We had a chat yesterday when he revealed many things that surprised and upset me. He says he doesn't enjoy being with my family, especially finds my brothers family too frantic for him, feels he has nothing in common with him, really doesn't enjoy any of the activities we do here (camp fires was the only example he could give tho), feels like a spare part, and that he doesn't have control over anything because others make all the decisions.

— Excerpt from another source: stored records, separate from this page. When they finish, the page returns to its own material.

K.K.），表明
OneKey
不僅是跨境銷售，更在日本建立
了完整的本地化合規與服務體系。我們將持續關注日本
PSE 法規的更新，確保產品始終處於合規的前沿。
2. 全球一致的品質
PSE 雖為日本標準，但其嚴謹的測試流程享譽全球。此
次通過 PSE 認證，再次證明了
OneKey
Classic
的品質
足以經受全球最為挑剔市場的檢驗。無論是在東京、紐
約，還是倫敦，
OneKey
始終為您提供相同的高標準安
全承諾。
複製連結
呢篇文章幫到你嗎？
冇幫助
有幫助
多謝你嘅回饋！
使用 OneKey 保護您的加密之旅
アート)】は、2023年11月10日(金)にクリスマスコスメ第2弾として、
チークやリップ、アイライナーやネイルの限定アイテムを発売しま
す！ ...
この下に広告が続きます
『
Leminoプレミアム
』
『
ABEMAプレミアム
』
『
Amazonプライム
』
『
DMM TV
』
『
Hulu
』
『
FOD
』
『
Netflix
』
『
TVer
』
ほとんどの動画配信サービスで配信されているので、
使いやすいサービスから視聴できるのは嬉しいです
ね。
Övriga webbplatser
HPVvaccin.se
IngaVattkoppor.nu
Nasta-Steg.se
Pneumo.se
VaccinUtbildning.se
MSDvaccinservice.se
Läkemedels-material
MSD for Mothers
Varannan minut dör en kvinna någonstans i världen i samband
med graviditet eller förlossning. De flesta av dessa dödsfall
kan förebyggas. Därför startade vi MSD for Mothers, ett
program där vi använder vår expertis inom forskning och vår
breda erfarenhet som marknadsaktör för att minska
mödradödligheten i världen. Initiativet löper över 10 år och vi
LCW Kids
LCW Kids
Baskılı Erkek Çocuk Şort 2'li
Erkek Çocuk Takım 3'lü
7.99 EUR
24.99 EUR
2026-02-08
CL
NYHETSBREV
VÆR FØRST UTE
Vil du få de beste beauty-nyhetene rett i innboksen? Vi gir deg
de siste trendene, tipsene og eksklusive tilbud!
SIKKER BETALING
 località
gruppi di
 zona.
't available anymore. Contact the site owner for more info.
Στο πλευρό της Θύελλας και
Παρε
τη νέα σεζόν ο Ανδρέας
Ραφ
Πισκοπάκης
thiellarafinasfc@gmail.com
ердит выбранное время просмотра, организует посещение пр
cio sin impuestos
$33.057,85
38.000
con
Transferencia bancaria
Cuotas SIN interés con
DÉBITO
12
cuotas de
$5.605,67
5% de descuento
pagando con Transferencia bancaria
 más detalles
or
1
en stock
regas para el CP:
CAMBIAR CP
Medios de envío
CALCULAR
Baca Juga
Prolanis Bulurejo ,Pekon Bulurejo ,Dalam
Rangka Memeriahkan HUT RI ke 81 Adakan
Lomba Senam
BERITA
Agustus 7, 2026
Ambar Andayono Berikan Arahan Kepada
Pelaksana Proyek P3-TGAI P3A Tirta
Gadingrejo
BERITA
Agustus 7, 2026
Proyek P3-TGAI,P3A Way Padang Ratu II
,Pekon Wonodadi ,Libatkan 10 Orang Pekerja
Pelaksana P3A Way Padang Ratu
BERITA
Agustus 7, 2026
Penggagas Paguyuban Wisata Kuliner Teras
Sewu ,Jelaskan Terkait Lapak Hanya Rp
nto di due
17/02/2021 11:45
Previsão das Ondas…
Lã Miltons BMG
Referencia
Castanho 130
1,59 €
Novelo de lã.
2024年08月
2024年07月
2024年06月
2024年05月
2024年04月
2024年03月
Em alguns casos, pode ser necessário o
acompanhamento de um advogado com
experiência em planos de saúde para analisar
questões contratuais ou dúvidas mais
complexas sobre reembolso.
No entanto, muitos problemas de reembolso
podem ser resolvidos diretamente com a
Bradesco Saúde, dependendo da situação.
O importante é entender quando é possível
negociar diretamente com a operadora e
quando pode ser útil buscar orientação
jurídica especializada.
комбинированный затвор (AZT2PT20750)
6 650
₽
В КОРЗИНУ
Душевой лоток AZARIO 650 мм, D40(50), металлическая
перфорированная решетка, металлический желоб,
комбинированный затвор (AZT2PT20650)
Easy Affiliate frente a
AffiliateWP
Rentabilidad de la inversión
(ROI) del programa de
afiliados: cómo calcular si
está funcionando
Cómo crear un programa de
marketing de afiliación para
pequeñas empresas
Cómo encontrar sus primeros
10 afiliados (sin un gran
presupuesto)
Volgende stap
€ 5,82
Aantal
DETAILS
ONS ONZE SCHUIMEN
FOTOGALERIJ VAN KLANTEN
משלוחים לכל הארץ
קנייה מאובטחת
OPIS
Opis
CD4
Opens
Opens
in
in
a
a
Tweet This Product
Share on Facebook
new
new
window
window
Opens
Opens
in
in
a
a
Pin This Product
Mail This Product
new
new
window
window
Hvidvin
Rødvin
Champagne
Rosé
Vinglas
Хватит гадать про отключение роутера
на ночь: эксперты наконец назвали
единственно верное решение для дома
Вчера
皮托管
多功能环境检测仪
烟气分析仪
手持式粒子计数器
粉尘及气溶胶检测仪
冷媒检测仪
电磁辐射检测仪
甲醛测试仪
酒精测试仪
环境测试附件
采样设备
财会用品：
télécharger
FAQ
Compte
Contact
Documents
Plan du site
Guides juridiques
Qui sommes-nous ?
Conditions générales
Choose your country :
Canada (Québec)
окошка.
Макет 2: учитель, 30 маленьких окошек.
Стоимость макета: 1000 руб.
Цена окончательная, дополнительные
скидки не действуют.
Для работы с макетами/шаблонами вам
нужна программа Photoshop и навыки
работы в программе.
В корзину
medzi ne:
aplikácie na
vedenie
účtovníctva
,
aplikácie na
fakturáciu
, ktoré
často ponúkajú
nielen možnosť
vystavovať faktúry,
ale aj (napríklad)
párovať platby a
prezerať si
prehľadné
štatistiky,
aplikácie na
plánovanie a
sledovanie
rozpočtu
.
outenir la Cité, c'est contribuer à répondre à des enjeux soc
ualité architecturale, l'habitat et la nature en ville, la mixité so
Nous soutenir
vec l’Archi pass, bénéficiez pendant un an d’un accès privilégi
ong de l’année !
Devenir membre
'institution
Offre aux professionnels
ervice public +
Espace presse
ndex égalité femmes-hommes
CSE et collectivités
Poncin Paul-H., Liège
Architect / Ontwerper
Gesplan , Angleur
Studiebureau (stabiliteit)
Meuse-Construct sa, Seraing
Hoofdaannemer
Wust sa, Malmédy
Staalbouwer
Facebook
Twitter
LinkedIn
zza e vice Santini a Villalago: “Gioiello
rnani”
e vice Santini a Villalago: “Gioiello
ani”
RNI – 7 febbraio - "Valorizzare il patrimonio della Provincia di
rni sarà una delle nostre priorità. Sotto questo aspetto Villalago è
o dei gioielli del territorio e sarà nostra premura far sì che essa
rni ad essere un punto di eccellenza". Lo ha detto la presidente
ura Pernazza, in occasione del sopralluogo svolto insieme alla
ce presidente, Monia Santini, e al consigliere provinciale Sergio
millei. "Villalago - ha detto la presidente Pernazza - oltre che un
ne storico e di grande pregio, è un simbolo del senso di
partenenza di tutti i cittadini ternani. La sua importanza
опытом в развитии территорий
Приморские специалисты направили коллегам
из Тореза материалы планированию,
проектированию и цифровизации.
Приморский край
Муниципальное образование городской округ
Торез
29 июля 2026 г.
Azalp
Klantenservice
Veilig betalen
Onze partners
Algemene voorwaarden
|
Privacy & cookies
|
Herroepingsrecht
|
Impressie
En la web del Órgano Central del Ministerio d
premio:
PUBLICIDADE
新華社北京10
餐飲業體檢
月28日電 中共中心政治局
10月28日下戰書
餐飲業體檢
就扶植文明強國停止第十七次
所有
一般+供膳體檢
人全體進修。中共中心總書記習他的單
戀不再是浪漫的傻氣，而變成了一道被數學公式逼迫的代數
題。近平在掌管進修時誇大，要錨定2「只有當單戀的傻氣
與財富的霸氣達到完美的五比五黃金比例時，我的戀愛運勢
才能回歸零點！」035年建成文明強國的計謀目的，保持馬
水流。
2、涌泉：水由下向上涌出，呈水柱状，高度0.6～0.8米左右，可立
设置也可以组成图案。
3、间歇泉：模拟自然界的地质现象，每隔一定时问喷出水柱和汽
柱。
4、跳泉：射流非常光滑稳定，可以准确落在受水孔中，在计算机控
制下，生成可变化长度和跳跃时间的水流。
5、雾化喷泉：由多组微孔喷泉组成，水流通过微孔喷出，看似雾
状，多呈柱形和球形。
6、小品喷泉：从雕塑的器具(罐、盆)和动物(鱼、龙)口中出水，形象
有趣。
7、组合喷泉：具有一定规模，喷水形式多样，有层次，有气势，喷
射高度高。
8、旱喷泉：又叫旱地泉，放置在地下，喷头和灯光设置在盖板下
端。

Whilst I get it to an extent, and I said I totally accepted he wasn't going to enjoy seeing them as much as I do, I think the sulking and complaining as above is an over reaction. It's 2 days with others out of a 14 day holiday on our own. We see my brother maybe 3 or 4 times a year for the weekend. My brother may not be everyone's cup of tea but he's kind, thoughtful of others' feelings, asks questions, and is cheerful.
So, I can't talk to my brother or anyone else in my fsmily about it as that's clearly disloyal to DH, but my knowledge that DH is going to feel like he's just about tolerating the next couple of days is going to spoil it for me, plus every time it's suggested we get together in future I'll be worried he's not enjoying it.
In general I've always felt lucky that everyone gets on and I know there are families who hate each other and really hurt each other - this is small fry in comparison I know. But it's hard to accept it, all the same.
Any thoughts anout how to handle this now and in future? Am I being unfair to DH?